(Datensätze aus einer Datensammlung)
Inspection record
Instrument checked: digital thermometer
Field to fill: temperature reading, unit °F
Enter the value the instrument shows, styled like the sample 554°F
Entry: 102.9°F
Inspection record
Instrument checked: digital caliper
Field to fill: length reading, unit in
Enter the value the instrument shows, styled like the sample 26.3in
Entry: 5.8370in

...

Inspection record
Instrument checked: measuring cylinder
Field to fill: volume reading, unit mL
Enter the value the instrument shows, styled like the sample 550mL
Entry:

AUFGABE :: Ermitteln Sie in den obigen Datensätzen jede Zeile, die die Zeichenfolge "value" enthält, und geben Sie diese Zeilen unverändert wieder. Groß- und Kleinschreibung ist dabei zu berücksichtigen.

ERGEBNIS UNTEN ::
Enter the value the instrument shows, styled like the sample 554°F
Enter the value the instrument shows, styled like the sample 26.3in
Enter the value the instrument shows, styled like the sample 550mL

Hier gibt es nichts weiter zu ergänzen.